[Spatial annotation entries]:

◆ ◆ ◆

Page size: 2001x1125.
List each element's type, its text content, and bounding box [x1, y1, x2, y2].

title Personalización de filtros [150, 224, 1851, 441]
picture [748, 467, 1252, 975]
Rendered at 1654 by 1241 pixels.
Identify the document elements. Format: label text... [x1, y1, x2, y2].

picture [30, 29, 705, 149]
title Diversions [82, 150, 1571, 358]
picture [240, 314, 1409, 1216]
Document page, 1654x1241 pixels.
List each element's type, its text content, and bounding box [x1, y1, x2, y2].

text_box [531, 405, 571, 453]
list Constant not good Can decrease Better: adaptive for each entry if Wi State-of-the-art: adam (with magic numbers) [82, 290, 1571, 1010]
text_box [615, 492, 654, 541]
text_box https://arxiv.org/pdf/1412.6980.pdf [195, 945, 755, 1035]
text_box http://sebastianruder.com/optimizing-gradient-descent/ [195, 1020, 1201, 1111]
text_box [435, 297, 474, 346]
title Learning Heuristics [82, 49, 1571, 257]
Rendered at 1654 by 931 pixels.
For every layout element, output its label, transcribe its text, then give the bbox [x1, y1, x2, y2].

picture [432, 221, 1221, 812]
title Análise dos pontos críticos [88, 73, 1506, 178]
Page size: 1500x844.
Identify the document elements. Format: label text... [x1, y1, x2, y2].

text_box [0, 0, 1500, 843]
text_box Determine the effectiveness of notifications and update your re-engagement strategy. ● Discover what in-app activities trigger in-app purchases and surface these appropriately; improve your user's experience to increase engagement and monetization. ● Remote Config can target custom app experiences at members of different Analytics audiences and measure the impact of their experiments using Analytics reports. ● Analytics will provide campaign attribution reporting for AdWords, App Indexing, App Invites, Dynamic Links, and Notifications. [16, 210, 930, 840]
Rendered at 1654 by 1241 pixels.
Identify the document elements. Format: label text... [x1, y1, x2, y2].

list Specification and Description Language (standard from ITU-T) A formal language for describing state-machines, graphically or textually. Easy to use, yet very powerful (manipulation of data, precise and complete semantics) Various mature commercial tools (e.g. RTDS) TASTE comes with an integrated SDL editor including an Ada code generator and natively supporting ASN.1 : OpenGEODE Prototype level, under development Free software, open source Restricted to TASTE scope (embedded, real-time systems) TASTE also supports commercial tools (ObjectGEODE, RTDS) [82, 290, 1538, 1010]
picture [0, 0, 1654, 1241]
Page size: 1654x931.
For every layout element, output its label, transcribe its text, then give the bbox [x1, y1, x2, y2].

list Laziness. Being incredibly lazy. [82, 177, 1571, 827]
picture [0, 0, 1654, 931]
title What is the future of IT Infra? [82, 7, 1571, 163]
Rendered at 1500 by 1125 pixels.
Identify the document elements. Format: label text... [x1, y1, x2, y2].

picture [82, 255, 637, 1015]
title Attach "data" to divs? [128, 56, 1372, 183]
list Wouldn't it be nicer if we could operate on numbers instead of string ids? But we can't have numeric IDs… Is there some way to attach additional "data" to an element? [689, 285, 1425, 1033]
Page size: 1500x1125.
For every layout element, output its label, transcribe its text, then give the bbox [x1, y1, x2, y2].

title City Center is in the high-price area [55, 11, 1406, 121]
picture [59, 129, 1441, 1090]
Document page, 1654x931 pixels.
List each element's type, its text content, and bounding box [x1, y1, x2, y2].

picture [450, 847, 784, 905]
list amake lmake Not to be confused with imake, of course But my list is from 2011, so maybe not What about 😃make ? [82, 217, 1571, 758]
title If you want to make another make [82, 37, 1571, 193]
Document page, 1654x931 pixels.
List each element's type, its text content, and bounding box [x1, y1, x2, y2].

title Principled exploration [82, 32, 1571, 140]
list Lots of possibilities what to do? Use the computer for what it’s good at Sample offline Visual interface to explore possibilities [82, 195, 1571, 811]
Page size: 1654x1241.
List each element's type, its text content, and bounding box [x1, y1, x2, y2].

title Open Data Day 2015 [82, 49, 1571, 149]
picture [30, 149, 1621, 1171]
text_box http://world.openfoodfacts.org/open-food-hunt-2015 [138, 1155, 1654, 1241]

◆ ◆ ◆

[Set task]:
Edit the lines from the one containing "Page size: 1654x1241." through the end of the entries: swap "text content" for "visible text" and leave everything else unchanged.

[Answer in full]:
Page size: 1654x1241.
List each element's type, its visible text, and bounding box [x1, y1, x2, y2].

title Open Data Day 2015 [82, 49, 1571, 149]
picture [30, 149, 1621, 1171]
text_box http://world.openfoodfacts.org/open-food-hunt-2015 [138, 1155, 1654, 1241]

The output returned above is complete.